## Problem to solve
Below are records to retype exactly, except for the pictures.

## Provided records
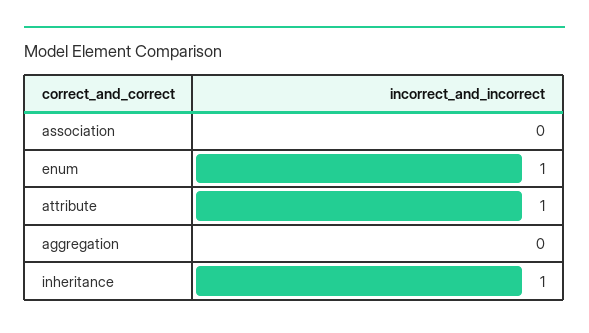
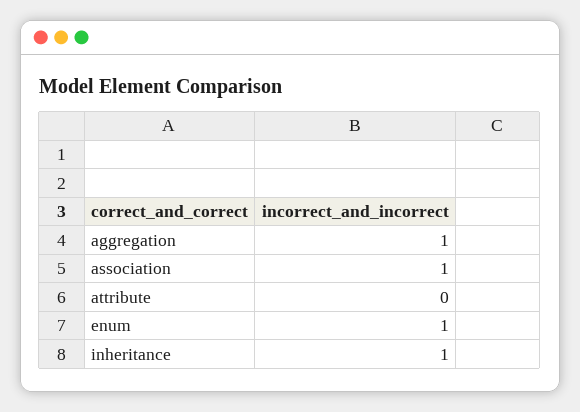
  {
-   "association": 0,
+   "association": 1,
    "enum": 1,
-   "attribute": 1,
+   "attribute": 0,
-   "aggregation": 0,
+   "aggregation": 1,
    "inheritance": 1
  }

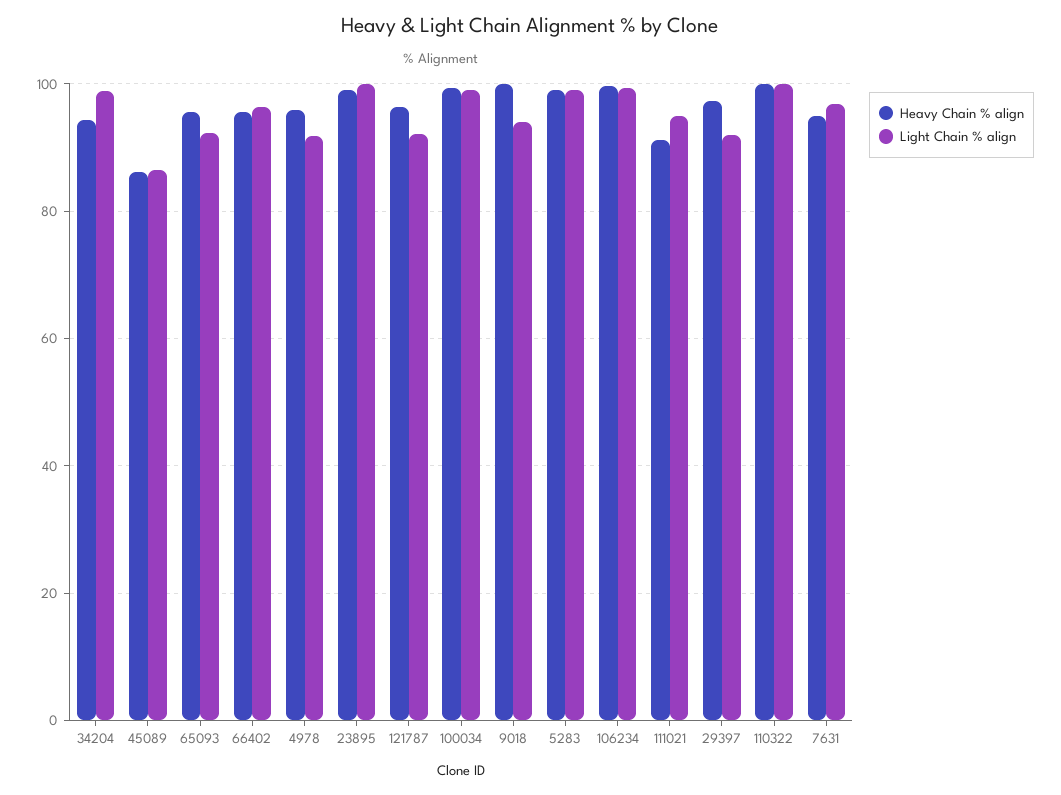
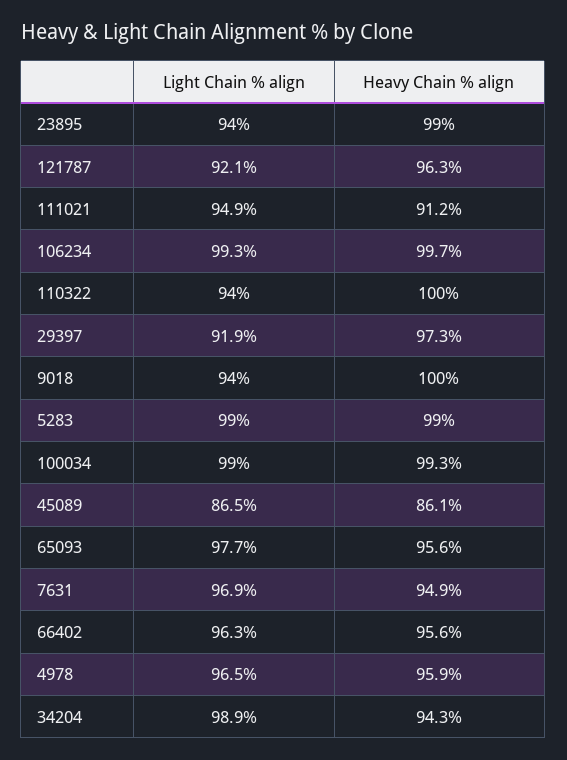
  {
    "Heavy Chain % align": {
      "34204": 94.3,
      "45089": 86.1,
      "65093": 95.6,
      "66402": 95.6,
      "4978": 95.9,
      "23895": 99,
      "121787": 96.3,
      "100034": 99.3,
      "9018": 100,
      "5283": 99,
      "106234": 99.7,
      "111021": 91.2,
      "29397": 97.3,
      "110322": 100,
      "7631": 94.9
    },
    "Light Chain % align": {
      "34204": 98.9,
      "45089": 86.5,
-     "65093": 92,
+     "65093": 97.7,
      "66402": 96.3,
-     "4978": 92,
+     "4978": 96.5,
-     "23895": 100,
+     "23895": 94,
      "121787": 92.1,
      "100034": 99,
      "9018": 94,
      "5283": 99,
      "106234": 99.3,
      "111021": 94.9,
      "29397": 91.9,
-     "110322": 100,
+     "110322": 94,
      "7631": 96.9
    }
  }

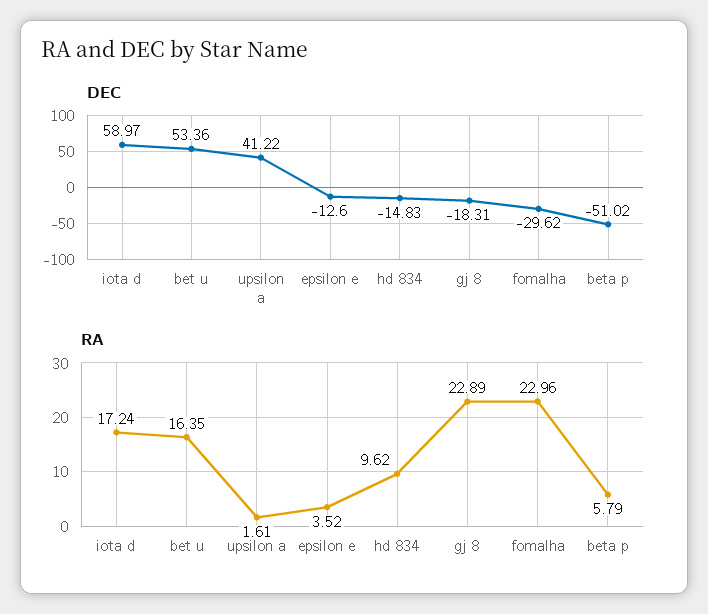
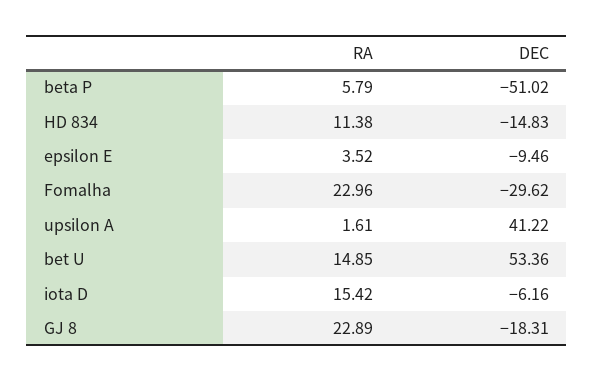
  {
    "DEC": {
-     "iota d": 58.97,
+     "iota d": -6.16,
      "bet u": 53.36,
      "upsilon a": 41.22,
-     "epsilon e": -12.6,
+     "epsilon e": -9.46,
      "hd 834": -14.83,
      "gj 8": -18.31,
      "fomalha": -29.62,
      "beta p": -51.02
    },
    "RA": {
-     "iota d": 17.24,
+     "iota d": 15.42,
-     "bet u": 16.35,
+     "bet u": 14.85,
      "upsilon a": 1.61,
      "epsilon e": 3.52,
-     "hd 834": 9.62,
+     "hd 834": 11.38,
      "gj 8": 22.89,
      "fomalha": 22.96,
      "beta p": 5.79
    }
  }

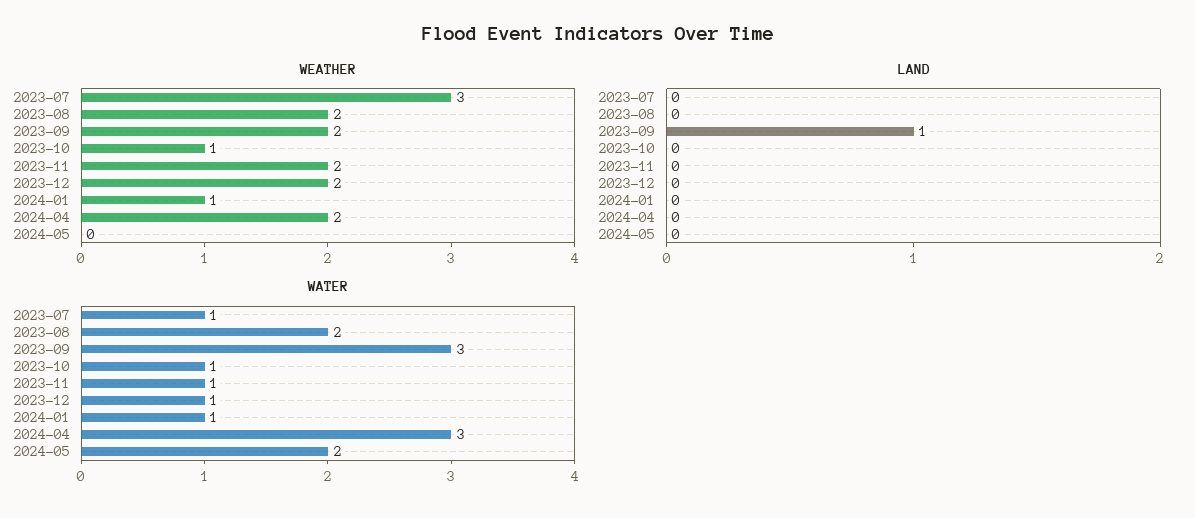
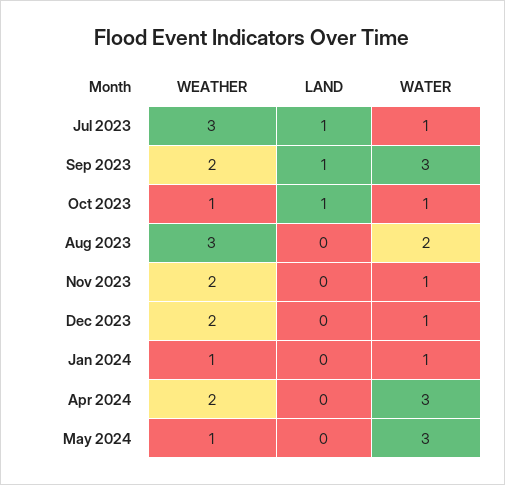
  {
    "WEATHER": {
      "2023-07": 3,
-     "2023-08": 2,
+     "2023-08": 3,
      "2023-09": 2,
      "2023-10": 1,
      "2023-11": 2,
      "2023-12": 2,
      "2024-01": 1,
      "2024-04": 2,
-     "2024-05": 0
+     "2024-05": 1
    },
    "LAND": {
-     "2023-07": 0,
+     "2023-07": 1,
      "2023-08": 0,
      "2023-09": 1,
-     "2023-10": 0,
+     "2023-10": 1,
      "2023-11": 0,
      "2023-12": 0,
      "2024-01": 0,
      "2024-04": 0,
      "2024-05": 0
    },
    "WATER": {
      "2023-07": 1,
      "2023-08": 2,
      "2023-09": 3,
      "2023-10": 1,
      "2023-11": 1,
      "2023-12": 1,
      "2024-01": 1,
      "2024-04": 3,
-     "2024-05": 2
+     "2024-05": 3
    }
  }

## Exercise answer
  {
-   "association": 0,
+   "association": 1,
    "enum": 1,
-   "attribute": 1,
+   "attribute": 0,
-   "aggregation": 0,
+   "aggregation": 1,
    "inheritance": 1
  }

  {
    "Heavy Chain % align": {
      "34204": 94.3,
      "45089": 86.1,
      "65093": 95.6,
      "66402": 95.6,
      "4978": 95.9,
      "23895": 99,
      "121787": 96.3,
      "100034": 99.3,
      "9018": 100,
      "5283": 99,
      "106234": 99.7,
      "111021": 91.2,
      "29397": 97.3,
      "110322": 100,
      "7631": 94.9
    },
    "Light Chain % align": {
      "34204": 98.9,
      "45089": 86.5,
-     "65093": 92,
+     "65093": 97.7,
      "66402": 96.3,
-     "4978": 92,
+     "4978": 96.5,
-     "23895": 100,
+     "23895": 94,
      "121787": 92.1,
      "100034": 99,
      "9018": 94,
      "5283": 99,
      "106234": 99.3,
      "111021": 94.9,
      "29397": 91.9,
-     "110322": 100,
+     "110322": 94,
      "7631": 96.9
    }
  }

  {
    "DEC": {
-     "iota d": 58.97,
+     "iota d": -6.16,
      "bet u": 53.36,
      "upsilon a": 41.22,
-     "epsilon e": -12.6,
+     "epsilon e": -9.46,
      "hd 834": -14.83,
      "gj 8": -18.31,
      "fomalha": -29.62,
      "beta p": -51.02
    },
    "RA": {
-     "iota d": 17.24,
+     "iota d": 15.42,
-     "bet u": 16.35,
+     "bet u": 14.85,
      "upsilon a": 1.61,
      "epsilon e": 3.52,
-     "hd 834": 9.62,
+     "hd 834": 11.38,
      "gj 8": 22.89,
      "fomalha": 22.96,
      "beta p": 5.79
    }
  }

  {
    "WEATHER": {
      "2023-07": 3,
-     "2023-08": 2,
+     "2023-08": 3,
      "2023-09": 2,
      "2023-10": 1,
      "2023-11": 2,
      "2023-12": 2,
      "2024-01": 1,
      "2024-04": 2,
-     "2024-05": 0
+     "2024-05": 1
    },
    "LAND": {
-     "2023-07": 0,
+     "2023-07": 1,
      "2023-08": 0,
      "2023-09": 1,
-     "2023-10": 0,
+     "2023-10": 1,
      "2023-11": 0,
      "2023-12": 0,
      "2024-01": 0,
      "2024-04": 0,
      "2024-05": 0
    },
    "WATER": {
      "2023-07": 1,
      "2023-08": 2,
      "2023-09": 3,
      "2023-10": 1,
      "2023-11": 1,
      "2023-12": 1,
      "2024-01": 1,
      "2024-04": 3,
-     "2024-05": 2
+     "2024-05": 3
    }
  }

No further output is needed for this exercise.